* [Prompt]
Search the entries for the word "anchor". Copy every line that holds it.

*****

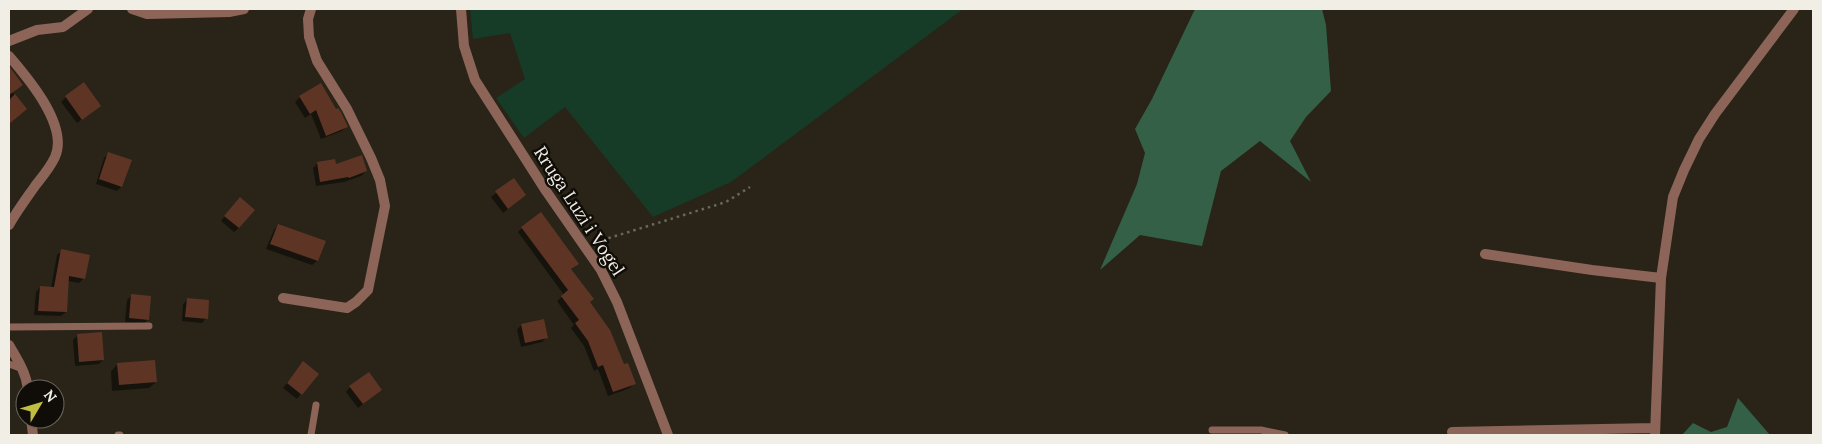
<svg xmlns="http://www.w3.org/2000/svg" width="1822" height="444" viewBox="0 0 1822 444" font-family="Lora,serif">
  <rect width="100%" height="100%" fill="#292417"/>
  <!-- green -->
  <path fill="#163b27" d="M 470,9 L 963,9 L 731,182 L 653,217 L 565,107 L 524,138 L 496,98 L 525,79 L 510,33 L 473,39 Z"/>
  <!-- forest -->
  <path fill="#336046" d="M 1195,9 L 1322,9 L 1326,25 L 1331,91 L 1306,117 L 1290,141 L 1311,182 L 1260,141 L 1221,171 L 1202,246 L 1140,235 L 1100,270 L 1137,184 L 1145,153 L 1135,129 L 1152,99 Z
    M 1738,398 L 1770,435 L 1682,435 L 1693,423 L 1711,432 L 1727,427 Z"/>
  <!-- shadow -->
  <path fill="#0007" d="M 12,72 L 12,92 L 26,109 L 9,123 L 9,74 Z
    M 66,97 L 95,110 L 77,123 L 61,102 Z
    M 300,97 L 346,127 L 342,131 L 321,139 L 311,114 L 305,118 L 295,102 Z
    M 109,154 L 121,187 L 117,191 L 96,184 L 104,158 Z
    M 317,164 L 335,166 L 366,171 L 361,176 L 344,182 L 316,186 L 313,168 Z
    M 513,180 L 525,195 L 503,213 L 491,197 Z
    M 235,203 L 239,228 L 234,232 L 221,221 Z
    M 278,226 L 324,242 L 317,261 L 312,265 L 266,249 L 274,230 Z
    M 522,228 L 573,268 L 570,270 L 634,383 L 630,388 L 608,396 L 598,369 L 594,371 L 584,346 L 571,328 L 574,325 L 557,301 L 564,295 L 518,232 Z
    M 62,251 L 84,278 L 79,283 L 68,281 L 66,312 L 61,316 L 34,315 L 36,292 L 40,287 L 51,288 L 57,255 Z
    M 131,296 L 148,319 L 144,324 L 125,322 L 127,300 Z
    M 188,299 L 206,318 L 202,323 L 182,321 L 183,304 Z
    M 521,325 L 546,338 L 542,342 L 521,347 L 517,330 Z
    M 78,335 L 103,360 L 99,364 L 75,366 L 73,340 Z
    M 118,364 L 156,382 L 149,388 L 112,391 L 111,371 Z
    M 299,367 L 301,394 L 297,399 L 283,388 Z
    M 350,387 L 376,394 L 358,408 L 346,392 Z"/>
  <!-- building -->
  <path fill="#5e3525" d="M 9,66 L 23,85 L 9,95 Z
    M 84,82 L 101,106 L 82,120 L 65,96 Z
    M 321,83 L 336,109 L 338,108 L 341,112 L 348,127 L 326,136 L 316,110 L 310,114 L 299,96 Z
    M 15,94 L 27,109 L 9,124 L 9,100 Z
    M 108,152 L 132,160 L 122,187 L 99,179 Z
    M 362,155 L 367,171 L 349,178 L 348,177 L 320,182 L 317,162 L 335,159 L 336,164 Z
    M 514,178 L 526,195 L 508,209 L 495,191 Z
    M 240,197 L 255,210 L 239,228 L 224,216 Z
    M 541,212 L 579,264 L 571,269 L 594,299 L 590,302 L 610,330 L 624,364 L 628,363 L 636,384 L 613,392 L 603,365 L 598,367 L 588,341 L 575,323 L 579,320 L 561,296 L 568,290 L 521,227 Z
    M 278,224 L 326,241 L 318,261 L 270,244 Z
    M 61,249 L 90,255 L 85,279 L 69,276 L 67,312 L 38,311 L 40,286 L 54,287 Z
    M 131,294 L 151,296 L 149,320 L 129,318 Z
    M 187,298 L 209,300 L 208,319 L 185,317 Z
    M 544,319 L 548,338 L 525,343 L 521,324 Z
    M 102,332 L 104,360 L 79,362 L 77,334 Z
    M 155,360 L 157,382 L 119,385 L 117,363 Z
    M 303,361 L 319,374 L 302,395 L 287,383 Z
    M 369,372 L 382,390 L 363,404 L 349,386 Z"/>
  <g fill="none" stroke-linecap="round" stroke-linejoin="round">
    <!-- path -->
    <path stroke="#6a665a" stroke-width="2.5" stroke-dasharray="2.5 4" stroke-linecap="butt" d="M 596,242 L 726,202 L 750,187"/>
    <!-- lane -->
    <path stroke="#8d6558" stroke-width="7" d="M 9,327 L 149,326
      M 9,364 L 23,369
      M 1212,430 L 1261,430 L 1285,435
      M 118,435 L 120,435
      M 311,435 L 316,405"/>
    <!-- street -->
    <path stroke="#8d6558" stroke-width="10" d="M 132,9 L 147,14 L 229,12 L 244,9
      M 461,9 L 464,46 L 475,80 L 546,191 L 601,270 L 617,302 L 668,435
      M 9,41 L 37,30 L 63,27 L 88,9
      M 9,56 C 28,78 69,126 55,157 C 50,168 42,177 35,186 C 26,199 17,211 9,225
      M 1485,254 L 1592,270 L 1661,278
      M 283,298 L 347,308 L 356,302 L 368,290 L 385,206 L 380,180 L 371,158 L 347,109 L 317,61 L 309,37 L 308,19 L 311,9
      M 9,345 C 17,359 26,372 28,389
      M 31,419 L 33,435
      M 1452,432 L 1655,428
      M 1655,435 L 1661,278 L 1673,197 L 1684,170 L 1699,139 L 1715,114 L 1794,9"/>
  </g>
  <g text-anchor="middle" stroke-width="5" stroke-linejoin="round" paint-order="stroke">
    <!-- street labels -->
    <g font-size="18" fill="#f1eee6" stroke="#100d08">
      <text transform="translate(579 211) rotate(57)" y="6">Rruga Luzi i Vogel</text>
    </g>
  </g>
  <!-- border -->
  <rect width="1822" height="444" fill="none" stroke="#f1eee6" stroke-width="20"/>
  <!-- north arrow -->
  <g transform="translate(40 404) rotate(52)"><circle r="24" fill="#100d08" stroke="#6a6761"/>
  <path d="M0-4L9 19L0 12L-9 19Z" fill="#c0be41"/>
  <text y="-8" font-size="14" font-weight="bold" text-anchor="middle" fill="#f1eee6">N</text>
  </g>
</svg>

*****

* [Result below]
  <g text-anchor="middle" stroke-width="5" stroke-linejoin="round" paint-order="stroke">
  <text y="-8" font-size="14" font-weight="bold" text-anchor="middle" fill="#f1eee6">N</text>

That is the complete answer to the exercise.